In the recent issue of the New England Journal of Medicine, several articles discuss different aspects of heart transplantation. One interesting aspect is about reversing the irreversible – donating hearts after cardiac death.
It used to be that organ donation can only occur after cardiac death, e.g. after a donor’s heart has completely stopped. Organs such as kidneys can then be transplanted from the donor to the recipient. However, this posed a challenge for heart transplant since the donor’s heart is dead and has irreversibly stopped, and is therefore not viable for transplantation anymore.
In recent years, the concept of brain death came up – irreversible loss of brain functioning. This opened new possibilities for organ donation – especially heart donation. However, the heart remains to be the main source of vital signs and cardiac death is still one of the most common way of defining clinical death. There are, however, some recent reports of hearts from “dead” donors that were successfully transplanted and restarted in recipients bodies. This sparked some ethical as well as clinical questions.

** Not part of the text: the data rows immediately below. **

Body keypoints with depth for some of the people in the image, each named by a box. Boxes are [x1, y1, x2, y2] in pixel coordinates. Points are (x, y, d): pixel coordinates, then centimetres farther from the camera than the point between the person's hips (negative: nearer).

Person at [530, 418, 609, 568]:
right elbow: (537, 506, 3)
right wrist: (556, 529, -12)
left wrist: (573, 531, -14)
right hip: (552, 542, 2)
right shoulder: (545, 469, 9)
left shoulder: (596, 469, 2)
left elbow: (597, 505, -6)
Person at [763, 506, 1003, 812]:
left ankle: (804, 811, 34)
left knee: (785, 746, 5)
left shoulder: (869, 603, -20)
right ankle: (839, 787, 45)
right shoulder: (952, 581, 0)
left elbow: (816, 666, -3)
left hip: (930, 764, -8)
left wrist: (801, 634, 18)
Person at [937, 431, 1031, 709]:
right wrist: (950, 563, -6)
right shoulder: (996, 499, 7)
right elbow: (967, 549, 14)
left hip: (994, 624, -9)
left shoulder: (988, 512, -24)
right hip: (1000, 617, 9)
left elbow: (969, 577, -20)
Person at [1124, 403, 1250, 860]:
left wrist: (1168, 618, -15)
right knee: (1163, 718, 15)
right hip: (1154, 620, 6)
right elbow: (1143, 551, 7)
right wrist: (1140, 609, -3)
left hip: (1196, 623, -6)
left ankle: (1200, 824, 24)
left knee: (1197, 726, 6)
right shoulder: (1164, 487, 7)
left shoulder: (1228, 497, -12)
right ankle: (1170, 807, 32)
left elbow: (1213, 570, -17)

According to Robert M. Veatch, professor of medical ethics at the Kennedy Institute of Ethics, Georgetown University
“…when can death be pronounced on the basis of loss of heart function? Death must be permanent. Clinicians sometimes carelessly speak about patients who experience “clinical death” only to be “brought back to life” by means of cardiopulmonary resuscitation.
Where do we actually draw the line between life and death, be it cardiac death or brain death?

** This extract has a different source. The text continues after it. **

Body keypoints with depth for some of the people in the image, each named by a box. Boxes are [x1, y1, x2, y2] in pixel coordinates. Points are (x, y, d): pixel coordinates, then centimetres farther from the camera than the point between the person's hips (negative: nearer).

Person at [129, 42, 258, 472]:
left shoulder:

A 1993 protocol for the procurement of organs from adults by the University of Pittsburgh Medical Center defines cardiac death when the heart has stopped for 120 seconds, on the basis of the claim that autoresuscitation had never occurred after that period.
There are, however, varying opinions as to how long should one wait before cardiac death is declared. It is possible to restart a heart physiologically by means of external stimulation even beyond the period of 120 seconds. Some experts believe in waiting for 10 minutes or longer. Others would go for 5 minutes.
To put things into perspective, let’s look at some statistics on heart transplant from the American Heart Association:
- 2,192 heart transplants were performed in the US in 2006; 2,125 in 2005.
- In the US, 74.2% of heart transplant patients are male; 68.4% are white; 20.0% are aged 35 to 49 and 55.3% are aged 5 to 64.
- As of June 15, 2007, the five-year survival rate was 72.3% for male heart transplant recipients and 67.6% for females.
Clearly, heart transplant have saved thousands of lives since the first successful procedure was performed in 1968. However, if more lives were to be saved, the definition of life and death have to be resolved.